Otra de las constantes es el sentimiento de muerte: mientras los nazis soñaban con el universo bucólico de las walkirias, hoy los integristas se consuelan pensando que en las coloridas estepas de Alá los esperan decenas de vírgenes para hacerlos felices hasta la eternidad. Morir por el Reich o morir por Alá históricamente no es la misma cosa, pero la pulsión de muerte es similar.

El antisemitismo, como racismo y odio a la modernidad, es otra de las coincidencias de los nazis con el integrismo musulmán. La diferencia de los integristas con los judíos puede expresarse como diferencia religiosa, territorial o política, pero en todos los casos ése es apenas un pretexto subordinado a un sentimiento de odio que sólo puede ser saciado con el exterminio del pueblo judío. Los integristas no odian a los judíos por los errores que cometen y de los cuales ningún pueblo está exento, sino por los aciertos que construyen. Odian su inteligencia, su creatividad, sus tradiciones humanistas. No les molestan sus excesos militares, les molesta que luego sancionen a los militares que se excedieron; no les fastidia la corrupción, les fastidia que los corruptos vayan a la cárcel condenados por jueces y no linchados o apedreados en la vía pública; no les molesta la discriminación que a veces un judío puede hacer contra un palestino, les molesta que en Israel los palestinos disfruten de derechos que no disfrutan en Jordania, Siria o en la propia Palestina.

§ **Material proporcionado**
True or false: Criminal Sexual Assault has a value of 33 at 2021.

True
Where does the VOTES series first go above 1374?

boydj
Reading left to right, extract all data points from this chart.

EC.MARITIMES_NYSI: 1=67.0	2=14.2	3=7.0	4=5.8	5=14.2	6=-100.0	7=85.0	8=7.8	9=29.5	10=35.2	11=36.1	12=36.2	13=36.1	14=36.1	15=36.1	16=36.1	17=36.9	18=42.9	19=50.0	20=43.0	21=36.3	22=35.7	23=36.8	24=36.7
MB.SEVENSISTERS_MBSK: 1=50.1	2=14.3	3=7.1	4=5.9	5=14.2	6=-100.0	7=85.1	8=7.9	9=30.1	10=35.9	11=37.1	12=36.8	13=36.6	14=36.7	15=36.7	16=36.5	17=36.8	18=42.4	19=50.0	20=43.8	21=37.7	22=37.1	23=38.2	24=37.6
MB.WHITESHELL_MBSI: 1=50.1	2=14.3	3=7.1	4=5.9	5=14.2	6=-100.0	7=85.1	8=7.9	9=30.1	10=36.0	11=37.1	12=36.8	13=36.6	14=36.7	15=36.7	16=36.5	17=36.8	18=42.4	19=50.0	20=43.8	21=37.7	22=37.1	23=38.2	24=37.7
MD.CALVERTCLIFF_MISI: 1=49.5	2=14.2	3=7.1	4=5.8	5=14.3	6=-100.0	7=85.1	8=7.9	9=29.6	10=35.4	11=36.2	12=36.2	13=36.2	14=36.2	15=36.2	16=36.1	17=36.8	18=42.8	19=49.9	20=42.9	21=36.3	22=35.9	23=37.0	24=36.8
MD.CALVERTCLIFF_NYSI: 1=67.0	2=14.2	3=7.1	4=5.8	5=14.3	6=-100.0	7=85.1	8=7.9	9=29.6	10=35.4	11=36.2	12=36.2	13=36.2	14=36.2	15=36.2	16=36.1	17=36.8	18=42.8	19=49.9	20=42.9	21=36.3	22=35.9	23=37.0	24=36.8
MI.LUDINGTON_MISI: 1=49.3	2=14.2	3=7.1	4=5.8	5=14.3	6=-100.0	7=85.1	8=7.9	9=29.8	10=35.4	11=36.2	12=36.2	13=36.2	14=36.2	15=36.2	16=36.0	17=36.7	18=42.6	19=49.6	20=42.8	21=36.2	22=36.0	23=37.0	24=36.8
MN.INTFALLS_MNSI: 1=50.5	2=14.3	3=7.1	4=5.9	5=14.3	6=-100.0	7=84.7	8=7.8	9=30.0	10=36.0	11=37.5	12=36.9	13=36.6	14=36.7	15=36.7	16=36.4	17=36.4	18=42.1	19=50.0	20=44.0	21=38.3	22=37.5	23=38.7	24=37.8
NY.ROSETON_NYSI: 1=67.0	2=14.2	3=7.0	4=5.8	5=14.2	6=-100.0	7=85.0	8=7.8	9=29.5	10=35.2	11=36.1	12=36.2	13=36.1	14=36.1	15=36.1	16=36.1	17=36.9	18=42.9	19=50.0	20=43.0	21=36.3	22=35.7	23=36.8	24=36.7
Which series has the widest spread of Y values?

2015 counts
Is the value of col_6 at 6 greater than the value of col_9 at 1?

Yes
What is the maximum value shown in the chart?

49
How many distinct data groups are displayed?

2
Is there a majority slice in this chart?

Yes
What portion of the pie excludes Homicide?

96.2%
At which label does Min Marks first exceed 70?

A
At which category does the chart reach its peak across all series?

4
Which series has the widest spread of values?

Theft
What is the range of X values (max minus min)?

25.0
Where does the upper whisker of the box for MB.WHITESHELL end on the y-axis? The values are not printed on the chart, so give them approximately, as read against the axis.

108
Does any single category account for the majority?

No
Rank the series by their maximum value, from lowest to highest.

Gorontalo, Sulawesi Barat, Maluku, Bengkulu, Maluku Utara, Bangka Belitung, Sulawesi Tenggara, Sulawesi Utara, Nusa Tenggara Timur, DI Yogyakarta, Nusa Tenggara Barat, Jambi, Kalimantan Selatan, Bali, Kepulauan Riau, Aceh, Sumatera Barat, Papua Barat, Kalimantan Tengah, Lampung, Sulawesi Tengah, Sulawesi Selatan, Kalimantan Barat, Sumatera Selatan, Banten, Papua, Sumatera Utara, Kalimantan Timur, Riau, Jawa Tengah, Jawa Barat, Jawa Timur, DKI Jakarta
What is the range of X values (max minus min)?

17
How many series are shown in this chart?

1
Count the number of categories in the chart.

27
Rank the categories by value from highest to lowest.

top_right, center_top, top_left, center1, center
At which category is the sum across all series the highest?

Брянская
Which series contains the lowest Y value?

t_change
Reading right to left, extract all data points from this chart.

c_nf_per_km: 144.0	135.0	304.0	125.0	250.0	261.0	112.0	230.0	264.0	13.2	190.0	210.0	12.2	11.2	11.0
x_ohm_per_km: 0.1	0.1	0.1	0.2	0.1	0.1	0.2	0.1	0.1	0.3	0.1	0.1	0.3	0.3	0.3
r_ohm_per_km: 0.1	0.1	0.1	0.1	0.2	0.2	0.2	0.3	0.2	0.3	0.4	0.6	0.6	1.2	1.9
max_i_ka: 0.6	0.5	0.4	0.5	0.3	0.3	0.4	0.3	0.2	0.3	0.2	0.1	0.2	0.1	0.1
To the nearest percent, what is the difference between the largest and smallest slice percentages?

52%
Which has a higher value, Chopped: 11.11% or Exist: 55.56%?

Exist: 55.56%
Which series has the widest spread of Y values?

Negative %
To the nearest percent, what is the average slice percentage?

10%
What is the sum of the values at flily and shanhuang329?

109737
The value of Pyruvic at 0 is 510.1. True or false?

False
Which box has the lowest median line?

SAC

§ **Ejercicios propuestos**
#1 Responda a partir del pasaje seleccionado:
(a) ¿Con qué soñaban los nazis?
(b) ¿Qué tres rasgos de los judíos odian los integristas?
(c) ¿En qué lugares no disfrutan los palestinos de los derechos que tienen en Israel?
#2 Resuma el pasaje seleccionado en dos oraciones.
Los ítems no intervienen en esta parte.

§ **Problemas resueltos**
#1
(a) Con el universo bucólico de las walkirias.
(b) Su inteligencia, su creatividad y sus tradiciones humanistas.
(c) En Jordania, en Siria y en la propia Palestina.

#2 Los nazis y el integrismo musulmán comparten una pulsión de muerte similar y el antisemitismo, entendido como racismo y odio a la modernidad. Los integristas no odian a los judíos por sus errores sino por sus aciertos, y ese odio solo puede saciarse con el exterminio del pueblo judío.